--- BEGIN RAW RECORDS ---
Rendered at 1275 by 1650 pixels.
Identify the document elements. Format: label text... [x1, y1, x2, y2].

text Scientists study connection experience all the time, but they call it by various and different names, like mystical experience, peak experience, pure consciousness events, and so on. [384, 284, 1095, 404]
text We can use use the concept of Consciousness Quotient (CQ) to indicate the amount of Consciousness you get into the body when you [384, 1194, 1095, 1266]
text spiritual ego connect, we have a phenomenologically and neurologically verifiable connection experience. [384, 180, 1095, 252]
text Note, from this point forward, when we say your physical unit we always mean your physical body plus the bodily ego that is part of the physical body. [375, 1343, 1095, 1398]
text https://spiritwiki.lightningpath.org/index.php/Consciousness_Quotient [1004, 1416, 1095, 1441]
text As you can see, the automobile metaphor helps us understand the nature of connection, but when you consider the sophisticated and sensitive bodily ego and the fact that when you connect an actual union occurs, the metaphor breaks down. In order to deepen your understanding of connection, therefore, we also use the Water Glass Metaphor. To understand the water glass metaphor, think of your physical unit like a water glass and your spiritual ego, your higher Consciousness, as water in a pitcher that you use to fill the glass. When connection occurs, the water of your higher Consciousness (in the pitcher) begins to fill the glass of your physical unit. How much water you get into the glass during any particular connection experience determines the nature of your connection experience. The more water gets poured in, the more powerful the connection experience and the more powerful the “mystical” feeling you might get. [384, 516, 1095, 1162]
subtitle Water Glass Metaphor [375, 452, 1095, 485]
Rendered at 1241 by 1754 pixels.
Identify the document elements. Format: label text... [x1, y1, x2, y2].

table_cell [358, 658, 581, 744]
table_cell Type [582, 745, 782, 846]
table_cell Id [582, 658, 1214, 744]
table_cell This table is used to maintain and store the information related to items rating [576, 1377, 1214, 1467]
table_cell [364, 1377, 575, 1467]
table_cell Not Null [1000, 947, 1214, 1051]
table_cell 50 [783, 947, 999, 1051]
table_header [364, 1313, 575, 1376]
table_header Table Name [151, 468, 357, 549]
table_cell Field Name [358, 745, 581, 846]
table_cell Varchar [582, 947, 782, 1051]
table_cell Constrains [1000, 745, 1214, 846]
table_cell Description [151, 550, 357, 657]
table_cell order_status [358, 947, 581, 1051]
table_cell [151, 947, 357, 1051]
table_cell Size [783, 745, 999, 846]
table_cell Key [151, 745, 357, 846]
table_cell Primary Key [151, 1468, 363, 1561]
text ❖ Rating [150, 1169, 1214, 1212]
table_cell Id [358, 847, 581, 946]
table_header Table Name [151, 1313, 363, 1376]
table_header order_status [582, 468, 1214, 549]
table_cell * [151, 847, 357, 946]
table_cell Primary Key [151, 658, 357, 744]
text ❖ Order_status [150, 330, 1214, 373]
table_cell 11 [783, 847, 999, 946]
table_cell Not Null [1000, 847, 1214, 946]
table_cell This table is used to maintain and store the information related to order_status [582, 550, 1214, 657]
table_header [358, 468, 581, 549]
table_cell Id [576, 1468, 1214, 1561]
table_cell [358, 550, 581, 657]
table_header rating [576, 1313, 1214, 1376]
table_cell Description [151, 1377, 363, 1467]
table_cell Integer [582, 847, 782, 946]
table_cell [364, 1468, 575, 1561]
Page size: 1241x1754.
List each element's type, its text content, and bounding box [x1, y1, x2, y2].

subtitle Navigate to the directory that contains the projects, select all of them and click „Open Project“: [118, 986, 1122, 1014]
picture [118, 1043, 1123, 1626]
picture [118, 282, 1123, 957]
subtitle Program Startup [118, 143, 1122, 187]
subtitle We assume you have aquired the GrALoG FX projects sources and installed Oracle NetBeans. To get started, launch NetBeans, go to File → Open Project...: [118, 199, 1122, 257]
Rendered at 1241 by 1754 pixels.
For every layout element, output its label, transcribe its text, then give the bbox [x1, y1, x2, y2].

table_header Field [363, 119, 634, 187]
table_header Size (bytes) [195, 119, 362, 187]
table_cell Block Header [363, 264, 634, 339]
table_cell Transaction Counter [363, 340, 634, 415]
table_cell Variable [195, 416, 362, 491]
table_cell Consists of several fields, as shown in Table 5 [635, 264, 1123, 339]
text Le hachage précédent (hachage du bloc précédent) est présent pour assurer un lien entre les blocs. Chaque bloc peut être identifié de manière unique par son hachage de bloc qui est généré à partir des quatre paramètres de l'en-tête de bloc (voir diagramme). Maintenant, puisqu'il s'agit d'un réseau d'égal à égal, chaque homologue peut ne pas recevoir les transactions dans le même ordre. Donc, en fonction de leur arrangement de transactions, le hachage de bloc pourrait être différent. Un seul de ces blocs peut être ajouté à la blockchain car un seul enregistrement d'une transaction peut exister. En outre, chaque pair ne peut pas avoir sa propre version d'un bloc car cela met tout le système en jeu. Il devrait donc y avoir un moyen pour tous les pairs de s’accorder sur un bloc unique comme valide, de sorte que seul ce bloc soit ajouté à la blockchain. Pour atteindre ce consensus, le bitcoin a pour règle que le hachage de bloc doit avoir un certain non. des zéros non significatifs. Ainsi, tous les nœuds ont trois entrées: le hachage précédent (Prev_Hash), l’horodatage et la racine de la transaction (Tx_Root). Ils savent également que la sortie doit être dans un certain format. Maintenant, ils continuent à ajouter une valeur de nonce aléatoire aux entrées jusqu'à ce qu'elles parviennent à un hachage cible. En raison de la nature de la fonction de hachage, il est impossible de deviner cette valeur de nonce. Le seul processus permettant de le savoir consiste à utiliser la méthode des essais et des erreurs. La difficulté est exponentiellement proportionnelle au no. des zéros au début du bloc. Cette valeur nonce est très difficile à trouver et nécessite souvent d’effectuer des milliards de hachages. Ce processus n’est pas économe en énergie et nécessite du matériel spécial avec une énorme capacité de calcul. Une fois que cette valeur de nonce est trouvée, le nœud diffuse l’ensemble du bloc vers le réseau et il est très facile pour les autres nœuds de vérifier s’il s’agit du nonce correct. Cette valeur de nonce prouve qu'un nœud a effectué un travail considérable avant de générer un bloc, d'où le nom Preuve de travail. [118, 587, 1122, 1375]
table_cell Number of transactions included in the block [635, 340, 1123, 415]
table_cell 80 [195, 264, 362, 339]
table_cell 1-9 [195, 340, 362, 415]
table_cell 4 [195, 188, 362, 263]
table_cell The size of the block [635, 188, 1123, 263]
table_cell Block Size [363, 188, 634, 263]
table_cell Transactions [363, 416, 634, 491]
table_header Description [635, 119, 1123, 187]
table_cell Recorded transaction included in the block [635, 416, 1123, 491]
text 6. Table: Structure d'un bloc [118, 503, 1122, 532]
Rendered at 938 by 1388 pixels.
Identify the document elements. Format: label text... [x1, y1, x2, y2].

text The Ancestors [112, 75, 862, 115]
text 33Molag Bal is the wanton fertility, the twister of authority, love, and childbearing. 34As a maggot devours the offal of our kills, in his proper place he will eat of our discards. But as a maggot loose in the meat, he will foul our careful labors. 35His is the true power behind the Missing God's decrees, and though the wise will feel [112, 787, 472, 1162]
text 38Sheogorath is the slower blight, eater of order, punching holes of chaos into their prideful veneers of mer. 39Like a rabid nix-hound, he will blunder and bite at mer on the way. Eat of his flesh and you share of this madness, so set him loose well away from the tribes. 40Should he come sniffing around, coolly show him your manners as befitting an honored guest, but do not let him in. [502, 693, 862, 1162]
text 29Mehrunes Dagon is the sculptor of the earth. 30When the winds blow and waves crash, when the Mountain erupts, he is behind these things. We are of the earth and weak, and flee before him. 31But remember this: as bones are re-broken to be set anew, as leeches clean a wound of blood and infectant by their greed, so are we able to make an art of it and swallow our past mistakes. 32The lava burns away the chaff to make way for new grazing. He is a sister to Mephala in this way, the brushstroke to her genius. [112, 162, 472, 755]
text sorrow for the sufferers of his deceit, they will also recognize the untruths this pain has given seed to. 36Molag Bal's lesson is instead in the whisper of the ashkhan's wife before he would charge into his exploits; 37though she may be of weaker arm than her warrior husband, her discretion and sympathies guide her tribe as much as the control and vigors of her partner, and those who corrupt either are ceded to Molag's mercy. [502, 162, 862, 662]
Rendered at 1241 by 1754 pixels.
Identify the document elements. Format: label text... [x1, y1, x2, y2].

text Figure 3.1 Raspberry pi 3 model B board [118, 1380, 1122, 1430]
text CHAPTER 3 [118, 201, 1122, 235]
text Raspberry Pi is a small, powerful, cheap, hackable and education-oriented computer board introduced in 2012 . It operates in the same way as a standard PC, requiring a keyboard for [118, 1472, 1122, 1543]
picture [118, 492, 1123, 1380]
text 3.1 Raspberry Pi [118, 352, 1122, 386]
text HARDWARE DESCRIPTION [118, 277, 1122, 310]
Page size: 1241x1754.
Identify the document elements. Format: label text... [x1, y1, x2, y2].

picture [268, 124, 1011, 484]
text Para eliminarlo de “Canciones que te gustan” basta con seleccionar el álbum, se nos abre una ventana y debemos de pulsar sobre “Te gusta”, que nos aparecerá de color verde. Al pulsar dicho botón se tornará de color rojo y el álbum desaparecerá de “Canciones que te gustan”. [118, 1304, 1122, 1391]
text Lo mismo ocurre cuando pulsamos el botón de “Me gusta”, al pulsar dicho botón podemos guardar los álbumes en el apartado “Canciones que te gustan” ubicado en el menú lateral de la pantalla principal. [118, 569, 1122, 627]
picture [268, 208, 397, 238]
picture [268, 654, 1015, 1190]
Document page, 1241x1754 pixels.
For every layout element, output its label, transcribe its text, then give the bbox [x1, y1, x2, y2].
--- END RAW RECORDS ---
> **THE TASK**: Write out again, unchanged, every line from the one containing "table_header Field [363, 119, 634, 187]" down to the one containing "table_cell Consists of", both included.

> **FINISHED TASK**:
table_header Field [363, 119, 634, 187]
table_header Size (bytes) [195, 119, 362, 187]
table_cell Block Header [363, 264, 634, 339]
table_cell Transaction Counter [363, 340, 634, 415]
table_cell Variable [195, 416, 362, 491]
table_cell Consists of several fields, as shown in Table 5 [635, 264, 1123, 339]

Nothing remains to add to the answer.